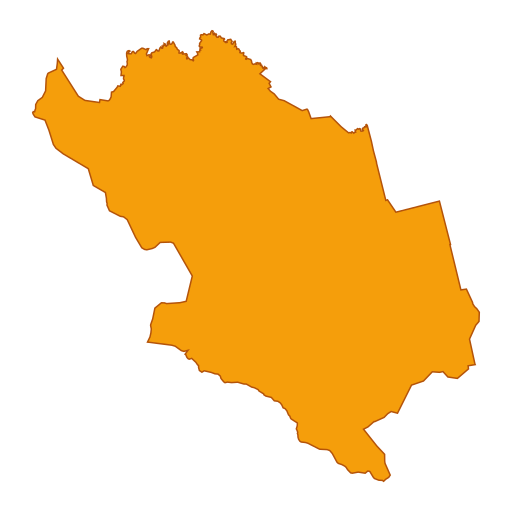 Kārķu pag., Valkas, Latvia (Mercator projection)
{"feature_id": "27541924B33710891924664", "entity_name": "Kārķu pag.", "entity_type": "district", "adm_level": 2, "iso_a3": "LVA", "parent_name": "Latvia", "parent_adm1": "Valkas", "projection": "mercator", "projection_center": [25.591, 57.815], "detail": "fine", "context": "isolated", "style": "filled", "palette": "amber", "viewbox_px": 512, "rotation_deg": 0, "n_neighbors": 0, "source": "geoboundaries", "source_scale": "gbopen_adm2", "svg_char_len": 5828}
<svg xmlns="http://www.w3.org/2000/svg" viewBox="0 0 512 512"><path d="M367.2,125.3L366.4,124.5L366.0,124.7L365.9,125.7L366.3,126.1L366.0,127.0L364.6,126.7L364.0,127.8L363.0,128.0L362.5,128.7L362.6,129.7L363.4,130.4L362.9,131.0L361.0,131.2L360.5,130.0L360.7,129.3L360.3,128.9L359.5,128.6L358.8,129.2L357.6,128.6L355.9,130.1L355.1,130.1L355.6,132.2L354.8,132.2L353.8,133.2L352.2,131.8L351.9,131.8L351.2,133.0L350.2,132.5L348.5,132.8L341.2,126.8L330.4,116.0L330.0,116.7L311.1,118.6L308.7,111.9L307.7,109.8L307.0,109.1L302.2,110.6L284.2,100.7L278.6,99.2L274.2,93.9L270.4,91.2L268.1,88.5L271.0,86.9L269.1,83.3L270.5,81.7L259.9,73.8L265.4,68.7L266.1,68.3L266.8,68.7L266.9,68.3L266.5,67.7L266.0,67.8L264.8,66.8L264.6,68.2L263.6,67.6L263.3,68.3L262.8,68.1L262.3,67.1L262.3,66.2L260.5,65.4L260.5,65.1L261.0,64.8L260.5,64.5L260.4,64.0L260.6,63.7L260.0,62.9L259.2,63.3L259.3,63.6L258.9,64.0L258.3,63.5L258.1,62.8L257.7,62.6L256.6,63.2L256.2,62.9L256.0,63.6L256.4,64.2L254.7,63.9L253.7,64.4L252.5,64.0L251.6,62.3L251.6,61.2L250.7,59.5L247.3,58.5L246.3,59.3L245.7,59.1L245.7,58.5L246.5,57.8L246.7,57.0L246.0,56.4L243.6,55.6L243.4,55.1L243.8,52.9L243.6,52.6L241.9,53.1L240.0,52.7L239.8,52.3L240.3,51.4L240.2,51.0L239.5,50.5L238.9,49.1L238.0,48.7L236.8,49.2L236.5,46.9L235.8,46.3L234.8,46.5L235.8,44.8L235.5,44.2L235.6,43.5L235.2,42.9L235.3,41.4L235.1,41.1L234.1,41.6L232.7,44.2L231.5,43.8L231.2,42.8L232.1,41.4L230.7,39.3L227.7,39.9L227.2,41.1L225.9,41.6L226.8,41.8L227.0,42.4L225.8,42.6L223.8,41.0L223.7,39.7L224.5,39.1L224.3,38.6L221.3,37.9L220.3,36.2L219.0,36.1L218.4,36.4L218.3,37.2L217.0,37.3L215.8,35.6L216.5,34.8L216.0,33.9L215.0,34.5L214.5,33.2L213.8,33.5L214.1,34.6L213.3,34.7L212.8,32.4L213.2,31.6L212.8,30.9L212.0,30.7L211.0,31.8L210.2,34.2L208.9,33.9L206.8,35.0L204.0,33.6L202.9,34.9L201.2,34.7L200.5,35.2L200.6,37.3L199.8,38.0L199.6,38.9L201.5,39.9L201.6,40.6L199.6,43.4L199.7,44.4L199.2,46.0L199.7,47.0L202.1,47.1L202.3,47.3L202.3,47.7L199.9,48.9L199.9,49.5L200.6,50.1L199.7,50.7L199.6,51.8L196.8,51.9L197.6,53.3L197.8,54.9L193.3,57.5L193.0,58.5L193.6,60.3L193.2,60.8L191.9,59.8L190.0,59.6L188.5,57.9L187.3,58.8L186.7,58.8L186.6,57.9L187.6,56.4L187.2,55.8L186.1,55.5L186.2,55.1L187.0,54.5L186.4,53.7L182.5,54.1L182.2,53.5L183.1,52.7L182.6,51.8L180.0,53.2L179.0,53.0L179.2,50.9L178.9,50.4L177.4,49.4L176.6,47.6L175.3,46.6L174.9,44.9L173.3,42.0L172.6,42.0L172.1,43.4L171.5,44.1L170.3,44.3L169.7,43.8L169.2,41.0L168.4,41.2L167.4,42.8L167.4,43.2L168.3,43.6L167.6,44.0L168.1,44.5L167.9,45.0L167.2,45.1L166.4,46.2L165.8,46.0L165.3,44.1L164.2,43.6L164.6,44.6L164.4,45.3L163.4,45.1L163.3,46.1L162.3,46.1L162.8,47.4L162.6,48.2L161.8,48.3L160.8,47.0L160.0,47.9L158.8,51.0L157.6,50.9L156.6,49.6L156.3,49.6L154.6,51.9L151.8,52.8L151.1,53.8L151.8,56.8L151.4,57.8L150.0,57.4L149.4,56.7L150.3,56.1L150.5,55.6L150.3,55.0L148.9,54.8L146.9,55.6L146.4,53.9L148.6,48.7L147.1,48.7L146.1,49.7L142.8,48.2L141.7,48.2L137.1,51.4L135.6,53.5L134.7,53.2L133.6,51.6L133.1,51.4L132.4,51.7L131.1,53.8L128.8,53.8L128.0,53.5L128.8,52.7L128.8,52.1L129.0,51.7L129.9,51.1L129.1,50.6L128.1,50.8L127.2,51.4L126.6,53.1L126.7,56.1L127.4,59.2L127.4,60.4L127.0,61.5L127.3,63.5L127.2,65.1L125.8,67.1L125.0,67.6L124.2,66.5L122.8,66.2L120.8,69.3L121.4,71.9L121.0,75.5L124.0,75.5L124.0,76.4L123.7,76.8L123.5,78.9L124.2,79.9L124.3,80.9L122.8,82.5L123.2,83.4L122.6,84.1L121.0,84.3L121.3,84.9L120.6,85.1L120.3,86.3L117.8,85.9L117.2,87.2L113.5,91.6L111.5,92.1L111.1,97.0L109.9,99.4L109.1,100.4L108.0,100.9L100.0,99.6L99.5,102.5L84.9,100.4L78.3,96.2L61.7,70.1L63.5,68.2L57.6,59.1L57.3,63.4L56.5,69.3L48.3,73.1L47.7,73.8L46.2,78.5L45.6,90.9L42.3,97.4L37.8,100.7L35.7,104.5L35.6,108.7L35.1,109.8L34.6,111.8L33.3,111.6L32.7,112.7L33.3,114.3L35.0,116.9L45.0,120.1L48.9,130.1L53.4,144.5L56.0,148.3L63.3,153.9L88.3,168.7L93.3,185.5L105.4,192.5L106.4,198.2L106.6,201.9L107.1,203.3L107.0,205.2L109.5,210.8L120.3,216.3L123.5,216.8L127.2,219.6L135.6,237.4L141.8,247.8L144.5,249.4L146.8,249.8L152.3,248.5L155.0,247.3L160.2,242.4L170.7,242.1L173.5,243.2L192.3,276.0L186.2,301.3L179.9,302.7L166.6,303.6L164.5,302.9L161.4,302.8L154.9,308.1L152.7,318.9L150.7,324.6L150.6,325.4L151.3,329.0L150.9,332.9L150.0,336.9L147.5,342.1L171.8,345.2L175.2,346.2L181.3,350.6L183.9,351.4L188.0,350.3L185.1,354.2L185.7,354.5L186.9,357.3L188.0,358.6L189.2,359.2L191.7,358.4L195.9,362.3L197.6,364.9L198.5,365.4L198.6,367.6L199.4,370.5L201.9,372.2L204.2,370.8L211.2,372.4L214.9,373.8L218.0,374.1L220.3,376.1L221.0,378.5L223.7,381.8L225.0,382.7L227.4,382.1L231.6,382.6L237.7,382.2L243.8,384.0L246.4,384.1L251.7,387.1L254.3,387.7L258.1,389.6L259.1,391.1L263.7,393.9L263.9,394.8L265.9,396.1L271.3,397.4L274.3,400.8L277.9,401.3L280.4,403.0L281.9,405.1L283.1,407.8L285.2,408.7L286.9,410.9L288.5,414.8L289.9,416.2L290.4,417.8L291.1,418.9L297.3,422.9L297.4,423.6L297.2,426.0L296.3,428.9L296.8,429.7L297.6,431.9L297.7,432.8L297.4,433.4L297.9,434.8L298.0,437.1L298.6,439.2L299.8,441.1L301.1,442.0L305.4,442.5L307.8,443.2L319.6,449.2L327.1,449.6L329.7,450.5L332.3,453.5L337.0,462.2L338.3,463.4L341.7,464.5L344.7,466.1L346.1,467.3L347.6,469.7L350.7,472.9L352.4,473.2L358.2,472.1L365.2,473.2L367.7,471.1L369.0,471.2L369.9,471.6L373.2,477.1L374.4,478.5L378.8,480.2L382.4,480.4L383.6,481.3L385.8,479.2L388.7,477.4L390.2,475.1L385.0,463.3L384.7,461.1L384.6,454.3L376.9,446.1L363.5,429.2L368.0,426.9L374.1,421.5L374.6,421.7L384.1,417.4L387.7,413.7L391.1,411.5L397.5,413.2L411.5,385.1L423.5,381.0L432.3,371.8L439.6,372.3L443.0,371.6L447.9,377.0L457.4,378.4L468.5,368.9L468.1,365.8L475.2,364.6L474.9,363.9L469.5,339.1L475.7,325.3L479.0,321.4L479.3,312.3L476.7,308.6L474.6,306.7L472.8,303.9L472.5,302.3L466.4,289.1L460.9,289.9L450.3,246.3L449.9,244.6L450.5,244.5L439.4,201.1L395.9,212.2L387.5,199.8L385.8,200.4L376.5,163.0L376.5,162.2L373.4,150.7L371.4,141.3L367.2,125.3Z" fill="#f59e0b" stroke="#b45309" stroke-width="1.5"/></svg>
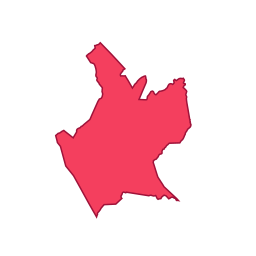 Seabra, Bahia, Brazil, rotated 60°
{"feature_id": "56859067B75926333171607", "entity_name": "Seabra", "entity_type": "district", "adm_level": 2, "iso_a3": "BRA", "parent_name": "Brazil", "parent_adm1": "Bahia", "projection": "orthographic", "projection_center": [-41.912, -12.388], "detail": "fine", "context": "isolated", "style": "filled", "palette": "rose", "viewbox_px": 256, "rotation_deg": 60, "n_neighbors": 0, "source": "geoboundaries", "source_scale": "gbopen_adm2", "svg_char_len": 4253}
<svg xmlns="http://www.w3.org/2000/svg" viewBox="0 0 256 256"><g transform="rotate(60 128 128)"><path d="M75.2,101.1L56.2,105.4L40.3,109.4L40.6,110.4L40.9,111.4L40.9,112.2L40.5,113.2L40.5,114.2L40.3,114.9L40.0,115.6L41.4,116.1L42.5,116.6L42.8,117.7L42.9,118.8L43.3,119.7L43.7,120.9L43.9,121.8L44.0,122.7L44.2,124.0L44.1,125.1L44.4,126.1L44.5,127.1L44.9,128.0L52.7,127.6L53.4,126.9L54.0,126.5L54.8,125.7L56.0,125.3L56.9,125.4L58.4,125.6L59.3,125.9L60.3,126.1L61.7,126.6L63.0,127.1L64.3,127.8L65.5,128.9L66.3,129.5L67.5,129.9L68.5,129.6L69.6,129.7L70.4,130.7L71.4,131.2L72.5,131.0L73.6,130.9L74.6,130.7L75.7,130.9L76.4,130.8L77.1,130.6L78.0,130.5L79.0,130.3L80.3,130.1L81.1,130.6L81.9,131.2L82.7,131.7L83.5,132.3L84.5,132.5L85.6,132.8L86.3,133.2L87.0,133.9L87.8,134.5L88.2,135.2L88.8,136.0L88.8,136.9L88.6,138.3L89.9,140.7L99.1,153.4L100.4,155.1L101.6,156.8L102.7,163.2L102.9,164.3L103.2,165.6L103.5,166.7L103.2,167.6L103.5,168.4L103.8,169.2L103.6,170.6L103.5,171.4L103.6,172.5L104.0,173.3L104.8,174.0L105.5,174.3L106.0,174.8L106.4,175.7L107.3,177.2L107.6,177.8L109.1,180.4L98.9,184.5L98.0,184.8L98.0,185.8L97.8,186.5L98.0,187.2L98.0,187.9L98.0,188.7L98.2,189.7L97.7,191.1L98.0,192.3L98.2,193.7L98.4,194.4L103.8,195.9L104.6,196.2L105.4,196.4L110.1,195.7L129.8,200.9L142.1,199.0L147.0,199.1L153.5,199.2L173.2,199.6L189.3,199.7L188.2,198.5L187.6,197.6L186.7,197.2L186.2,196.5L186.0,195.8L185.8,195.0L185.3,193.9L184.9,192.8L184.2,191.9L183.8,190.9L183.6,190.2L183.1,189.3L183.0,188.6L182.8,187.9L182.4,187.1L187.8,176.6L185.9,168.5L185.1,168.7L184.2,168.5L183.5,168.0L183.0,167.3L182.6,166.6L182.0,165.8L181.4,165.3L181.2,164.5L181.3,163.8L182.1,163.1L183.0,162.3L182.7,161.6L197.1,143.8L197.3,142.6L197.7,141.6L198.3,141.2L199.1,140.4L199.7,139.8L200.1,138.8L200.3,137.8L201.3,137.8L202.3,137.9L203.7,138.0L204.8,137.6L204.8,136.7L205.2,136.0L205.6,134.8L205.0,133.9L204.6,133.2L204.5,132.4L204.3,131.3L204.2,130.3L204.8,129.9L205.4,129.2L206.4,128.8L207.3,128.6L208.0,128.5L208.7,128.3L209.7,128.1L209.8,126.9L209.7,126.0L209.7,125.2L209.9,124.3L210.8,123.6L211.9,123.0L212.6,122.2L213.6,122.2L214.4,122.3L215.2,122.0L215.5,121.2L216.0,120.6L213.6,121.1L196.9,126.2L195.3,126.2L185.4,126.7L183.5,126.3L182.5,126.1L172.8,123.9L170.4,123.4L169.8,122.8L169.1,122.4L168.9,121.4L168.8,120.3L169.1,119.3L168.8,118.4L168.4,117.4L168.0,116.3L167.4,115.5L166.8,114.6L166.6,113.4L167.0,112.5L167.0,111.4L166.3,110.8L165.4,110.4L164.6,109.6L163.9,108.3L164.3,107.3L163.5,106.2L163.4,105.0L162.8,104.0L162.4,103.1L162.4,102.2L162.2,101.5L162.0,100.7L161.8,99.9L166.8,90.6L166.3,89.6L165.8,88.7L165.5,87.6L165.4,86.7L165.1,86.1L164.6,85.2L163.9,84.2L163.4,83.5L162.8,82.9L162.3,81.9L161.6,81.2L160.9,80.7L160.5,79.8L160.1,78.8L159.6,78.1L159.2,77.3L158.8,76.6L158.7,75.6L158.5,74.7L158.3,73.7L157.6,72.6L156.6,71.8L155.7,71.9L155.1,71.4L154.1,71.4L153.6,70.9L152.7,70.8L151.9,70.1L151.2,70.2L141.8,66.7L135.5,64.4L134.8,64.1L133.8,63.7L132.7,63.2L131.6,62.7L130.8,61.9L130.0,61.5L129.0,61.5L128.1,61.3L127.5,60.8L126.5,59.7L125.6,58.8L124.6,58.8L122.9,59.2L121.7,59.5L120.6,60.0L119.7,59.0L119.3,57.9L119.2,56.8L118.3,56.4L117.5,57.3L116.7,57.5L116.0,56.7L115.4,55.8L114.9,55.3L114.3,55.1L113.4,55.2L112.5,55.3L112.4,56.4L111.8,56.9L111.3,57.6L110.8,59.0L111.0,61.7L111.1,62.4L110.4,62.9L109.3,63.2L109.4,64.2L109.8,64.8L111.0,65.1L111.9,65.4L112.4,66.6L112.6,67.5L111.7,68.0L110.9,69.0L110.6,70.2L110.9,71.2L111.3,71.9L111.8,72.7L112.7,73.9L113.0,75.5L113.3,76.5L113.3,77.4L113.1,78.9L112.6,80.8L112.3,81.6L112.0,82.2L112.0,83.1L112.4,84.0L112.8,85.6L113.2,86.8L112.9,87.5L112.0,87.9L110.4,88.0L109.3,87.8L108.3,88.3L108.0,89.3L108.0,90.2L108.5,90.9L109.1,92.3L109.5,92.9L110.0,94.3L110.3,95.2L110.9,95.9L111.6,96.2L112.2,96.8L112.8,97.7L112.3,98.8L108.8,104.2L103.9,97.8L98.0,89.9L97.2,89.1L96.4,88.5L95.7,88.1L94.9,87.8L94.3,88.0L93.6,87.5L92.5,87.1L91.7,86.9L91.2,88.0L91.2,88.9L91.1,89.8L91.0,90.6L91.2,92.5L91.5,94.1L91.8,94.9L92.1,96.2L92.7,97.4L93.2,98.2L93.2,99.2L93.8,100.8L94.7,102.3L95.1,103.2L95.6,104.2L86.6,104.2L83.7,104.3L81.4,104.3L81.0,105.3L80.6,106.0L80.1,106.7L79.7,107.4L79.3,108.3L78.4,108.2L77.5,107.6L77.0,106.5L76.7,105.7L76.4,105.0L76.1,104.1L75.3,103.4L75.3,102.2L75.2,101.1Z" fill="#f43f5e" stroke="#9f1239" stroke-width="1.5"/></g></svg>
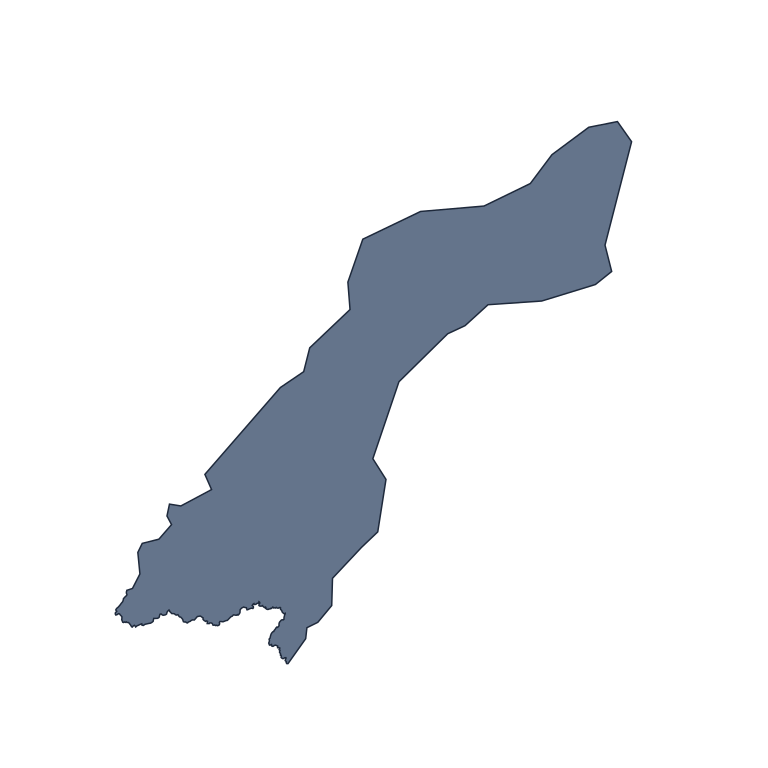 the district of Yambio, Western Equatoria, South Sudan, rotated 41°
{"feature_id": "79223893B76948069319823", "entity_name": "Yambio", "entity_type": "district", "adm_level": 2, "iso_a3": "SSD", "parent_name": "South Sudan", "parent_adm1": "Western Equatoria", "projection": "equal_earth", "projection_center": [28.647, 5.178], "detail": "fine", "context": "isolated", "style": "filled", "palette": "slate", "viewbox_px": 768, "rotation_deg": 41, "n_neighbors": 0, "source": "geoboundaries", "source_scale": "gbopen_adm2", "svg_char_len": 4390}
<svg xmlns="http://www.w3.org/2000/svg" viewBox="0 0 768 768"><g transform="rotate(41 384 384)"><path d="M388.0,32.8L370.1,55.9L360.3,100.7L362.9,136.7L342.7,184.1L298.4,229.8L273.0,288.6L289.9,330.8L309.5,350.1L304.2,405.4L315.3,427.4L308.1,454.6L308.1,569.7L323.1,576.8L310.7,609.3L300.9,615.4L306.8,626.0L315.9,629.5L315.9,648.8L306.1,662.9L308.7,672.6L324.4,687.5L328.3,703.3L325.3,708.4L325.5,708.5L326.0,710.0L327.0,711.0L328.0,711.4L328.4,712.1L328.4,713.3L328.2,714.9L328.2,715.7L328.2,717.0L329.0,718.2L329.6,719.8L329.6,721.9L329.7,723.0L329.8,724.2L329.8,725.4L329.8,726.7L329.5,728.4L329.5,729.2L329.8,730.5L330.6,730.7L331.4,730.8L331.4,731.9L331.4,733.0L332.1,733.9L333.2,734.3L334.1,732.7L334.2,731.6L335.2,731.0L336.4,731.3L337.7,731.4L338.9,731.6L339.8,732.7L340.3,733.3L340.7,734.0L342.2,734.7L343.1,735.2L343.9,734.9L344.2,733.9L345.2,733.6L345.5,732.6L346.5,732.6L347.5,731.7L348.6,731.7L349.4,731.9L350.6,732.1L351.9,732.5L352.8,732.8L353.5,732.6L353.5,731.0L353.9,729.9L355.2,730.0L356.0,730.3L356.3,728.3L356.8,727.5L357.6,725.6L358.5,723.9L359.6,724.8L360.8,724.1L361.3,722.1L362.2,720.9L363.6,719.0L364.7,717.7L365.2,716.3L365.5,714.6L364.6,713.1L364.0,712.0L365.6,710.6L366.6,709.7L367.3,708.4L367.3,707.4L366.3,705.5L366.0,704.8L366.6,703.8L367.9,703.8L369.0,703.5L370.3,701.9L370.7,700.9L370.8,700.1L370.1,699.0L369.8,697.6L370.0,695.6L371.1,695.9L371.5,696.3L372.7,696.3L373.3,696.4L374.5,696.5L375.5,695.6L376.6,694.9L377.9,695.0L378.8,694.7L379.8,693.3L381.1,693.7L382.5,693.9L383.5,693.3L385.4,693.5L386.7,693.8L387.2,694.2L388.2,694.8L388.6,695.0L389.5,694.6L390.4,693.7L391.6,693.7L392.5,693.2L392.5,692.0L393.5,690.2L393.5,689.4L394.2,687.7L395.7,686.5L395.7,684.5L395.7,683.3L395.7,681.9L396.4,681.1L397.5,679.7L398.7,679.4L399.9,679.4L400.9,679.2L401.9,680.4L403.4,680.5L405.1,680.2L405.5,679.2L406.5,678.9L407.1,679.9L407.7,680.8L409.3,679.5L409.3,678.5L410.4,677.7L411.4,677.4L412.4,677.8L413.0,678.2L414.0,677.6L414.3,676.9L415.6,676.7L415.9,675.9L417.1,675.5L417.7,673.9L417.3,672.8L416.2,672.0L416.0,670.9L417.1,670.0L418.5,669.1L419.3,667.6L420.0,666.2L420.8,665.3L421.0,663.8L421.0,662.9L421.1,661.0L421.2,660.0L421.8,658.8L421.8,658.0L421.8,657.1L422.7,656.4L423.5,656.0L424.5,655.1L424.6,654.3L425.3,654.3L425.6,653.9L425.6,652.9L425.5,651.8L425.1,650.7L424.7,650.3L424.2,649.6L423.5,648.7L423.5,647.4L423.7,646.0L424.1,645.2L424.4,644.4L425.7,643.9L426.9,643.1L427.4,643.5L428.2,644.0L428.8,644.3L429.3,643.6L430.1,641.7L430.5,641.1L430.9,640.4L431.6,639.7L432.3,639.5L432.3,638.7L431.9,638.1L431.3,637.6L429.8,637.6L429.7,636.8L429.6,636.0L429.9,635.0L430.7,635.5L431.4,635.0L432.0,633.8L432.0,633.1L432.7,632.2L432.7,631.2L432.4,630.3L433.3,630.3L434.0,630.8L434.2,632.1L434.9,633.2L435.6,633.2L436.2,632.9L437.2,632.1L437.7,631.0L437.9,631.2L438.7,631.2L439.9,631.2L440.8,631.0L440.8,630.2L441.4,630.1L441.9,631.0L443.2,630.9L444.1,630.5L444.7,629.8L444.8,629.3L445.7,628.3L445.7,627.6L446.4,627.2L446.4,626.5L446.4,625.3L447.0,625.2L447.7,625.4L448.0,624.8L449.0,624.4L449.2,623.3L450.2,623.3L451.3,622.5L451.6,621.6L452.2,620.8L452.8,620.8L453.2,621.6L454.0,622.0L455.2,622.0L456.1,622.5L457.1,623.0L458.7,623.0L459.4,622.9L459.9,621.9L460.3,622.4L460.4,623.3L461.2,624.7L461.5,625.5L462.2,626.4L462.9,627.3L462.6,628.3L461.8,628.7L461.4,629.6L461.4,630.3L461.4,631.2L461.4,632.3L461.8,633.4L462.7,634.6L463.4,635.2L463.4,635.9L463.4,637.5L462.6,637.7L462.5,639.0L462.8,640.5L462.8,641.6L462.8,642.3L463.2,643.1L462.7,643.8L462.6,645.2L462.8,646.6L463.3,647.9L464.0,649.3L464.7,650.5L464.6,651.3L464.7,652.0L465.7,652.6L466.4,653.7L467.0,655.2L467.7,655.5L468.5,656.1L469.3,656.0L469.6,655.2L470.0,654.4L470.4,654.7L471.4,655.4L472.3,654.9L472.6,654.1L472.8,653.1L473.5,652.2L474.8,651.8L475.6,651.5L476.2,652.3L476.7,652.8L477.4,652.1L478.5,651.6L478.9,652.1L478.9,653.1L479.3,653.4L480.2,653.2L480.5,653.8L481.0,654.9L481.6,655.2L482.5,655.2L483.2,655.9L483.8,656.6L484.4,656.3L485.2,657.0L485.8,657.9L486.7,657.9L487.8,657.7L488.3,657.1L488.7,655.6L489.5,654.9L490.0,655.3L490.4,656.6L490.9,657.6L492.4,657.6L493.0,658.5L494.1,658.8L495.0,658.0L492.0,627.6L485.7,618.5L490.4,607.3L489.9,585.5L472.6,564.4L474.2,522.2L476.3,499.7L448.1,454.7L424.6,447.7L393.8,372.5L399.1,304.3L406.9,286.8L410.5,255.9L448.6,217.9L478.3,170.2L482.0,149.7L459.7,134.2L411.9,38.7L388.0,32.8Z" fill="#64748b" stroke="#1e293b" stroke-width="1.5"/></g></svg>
+ + + + + + +
-- WHAT IS NEEDED --
Pick out every line of the items above that contains the word "isolated" as a separate word, and copy each one. Match case exactly.

-- SOLUTION TO THE EXERCISE --
{"feature_id": "27541924B33710891924664", "entity_name": "Kārķu pag.", "entity_type": "district", "adm_level": 2, "iso_a3": "LVA", "parent_name": "Latvia", "parent_adm1": "Valkas", "projection": "mercator", "projection_center": [25.591, 57.815], "detail": "fine", "context": "isolated", "style": "filled", "palette": "amber", "viewbox_px": 512, "rotation_deg": 0, "n_neighbors": 0, "source": "geoboundaries", "source_scale": "gbopen_adm2", "svg_char_len": 5828}
{"feature_id": "56859067B75926333171607", "entity_name": "Seabra", "entity_type": "district", "adm_level": 2, "iso_a3": "BRA", "parent_name": "Brazil", "parent_adm1": "Bahia", "projection": "orthographic", "projection_center": [-41.912, -12.388], "detail": "fine", "context": "isolated", "style": "filled", "palette": "rose", "viewbox_px": 256, "rotation_deg": 60, "n_neighbors": 0, "source": "geoboundaries", "source_scale": "gbopen_adm2", "svg_char_len": 4253}
{"feature_id": "79223893B76948069319823", "entity_name": "Yambio", "entity_type": "district", "adm_level": 2, "iso_a3": "SSD", "parent_name": "South Sudan", "parent_adm1": "Western Equatoria", "projection": "equal_earth", "projection_center": [28.647, 5.178], "detail": "fine", "context": "isolated", "style": "filled", "palette": "slate", "viewbox_px": 768, "rotation_deg": 41, "n_neighbors": 0, "source": "geoboundaries", "source_scale": "gbopen_adm2", "svg_char_len": 4390}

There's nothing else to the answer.